Directions for this task:
What you return must match the records exactly, line for line.

+--

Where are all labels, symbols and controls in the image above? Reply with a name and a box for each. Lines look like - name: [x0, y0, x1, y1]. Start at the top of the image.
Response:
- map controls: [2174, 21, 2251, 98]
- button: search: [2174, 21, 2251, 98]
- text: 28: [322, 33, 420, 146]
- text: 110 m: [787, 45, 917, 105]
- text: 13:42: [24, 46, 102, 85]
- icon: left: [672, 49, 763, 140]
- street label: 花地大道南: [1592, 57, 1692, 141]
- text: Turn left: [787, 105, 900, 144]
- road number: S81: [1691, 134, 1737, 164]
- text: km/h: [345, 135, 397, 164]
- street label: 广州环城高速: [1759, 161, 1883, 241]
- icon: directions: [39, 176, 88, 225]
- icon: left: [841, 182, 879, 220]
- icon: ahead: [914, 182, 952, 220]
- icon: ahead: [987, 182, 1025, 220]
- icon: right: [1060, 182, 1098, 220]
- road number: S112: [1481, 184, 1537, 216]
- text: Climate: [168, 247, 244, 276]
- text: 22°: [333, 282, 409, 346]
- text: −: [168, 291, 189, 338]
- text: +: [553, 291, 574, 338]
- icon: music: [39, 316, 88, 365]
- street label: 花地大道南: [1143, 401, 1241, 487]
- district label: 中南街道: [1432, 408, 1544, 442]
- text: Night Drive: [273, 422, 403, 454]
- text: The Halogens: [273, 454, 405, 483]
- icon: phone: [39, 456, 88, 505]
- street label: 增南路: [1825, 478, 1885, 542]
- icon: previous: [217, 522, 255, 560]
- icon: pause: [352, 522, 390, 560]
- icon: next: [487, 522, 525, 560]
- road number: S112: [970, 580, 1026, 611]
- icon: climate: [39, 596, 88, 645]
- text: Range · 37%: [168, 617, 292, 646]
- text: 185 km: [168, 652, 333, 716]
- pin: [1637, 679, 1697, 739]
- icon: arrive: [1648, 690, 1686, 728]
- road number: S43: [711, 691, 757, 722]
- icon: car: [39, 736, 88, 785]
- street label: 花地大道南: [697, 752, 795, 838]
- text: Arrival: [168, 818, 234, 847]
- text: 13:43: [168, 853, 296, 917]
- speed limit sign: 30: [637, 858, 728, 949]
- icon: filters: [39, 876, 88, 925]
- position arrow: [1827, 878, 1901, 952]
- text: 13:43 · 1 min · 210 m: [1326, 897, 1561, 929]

+--

Task result:
Where are all labels, symbols and controls in the image above? Reply with a name and a box for each. Lines look like - name: [x0, y0, x1, y1]. Start at the top of the image.
Response:
- map controls: [2174, 21, 2251, 98]
- button: search: [2174, 21, 2251, 98]
- text: 28: [322, 33, 420, 146]
- text: 110 m: [787, 45, 917, 105]
- text: 13:42: [24, 46, 102, 85]
- icon: left: [672, 49, 763, 140]
- street label: 花地大道南: [1592, 57, 1692, 141]
- text: Turn left: [787, 105, 900, 144]
- road number: S81: [1691, 134, 1737, 164]
- text: km/h: [345, 135, 397, 164]
- street label: 广州环城高速: [1759, 161, 1883, 241]
- icon: directions: [39, 176, 88, 225]
- icon: left: [841, 182, 879, 220]
- icon: ahead: [914, 182, 952, 220]
- icon: ahead: [987, 182, 1025, 220]
- icon: right: [1060, 182, 1098, 220]
- road number: S112: [1481, 184, 1537, 216]
- text: Climate: [168, 247, 244, 276]
- text: 22°: [333, 282, 409, 346]
- text: −: [168, 291, 189, 338]
- text: +: [553, 291, 574, 338]
- icon: music: [39, 316, 88, 365]
- street label: 花地大道南: [1143, 401, 1241, 487]
- district label: 中南街道: [1432, 408, 1544, 442]
- text: Night Drive: [273, 422, 403, 454]
- text: The Halogens: [273, 454, 405, 483]
- icon: phone: [39, 456, 88, 505]
- street label: 增南路: [1825, 478, 1885, 542]
- icon: previous: [217, 522, 255, 560]
- icon: pause: [352, 522, 390, 560]
- icon: next: [487, 522, 525, 560]
- road number: S112: [970, 580, 1026, 611]
- icon: climate: [39, 596, 88, 645]
- text: Range · 37%: [168, 617, 292, 646]
- text: 185 km: [168, 652, 333, 716]
- pin: [1637, 679, 1697, 739]
- icon: arrive: [1648, 690, 1686, 728]
- road number: S43: [711, 691, 757, 722]
- icon: car: [39, 736, 88, 785]
- street label: 花地大道南: [697, 752, 795, 838]
- text: Arrival: [168, 818, 234, 847]
- text: 13:43: [168, 853, 296, 917]
- speed limit sign: 30: [637, 858, 728, 949]
- icon: filters: [39, 876, 88, 925]
- position arrow: [1827, 878, 1901, 952]
- text: 13:43 · 1 min · 210 m: [1326, 897, 1561, 929]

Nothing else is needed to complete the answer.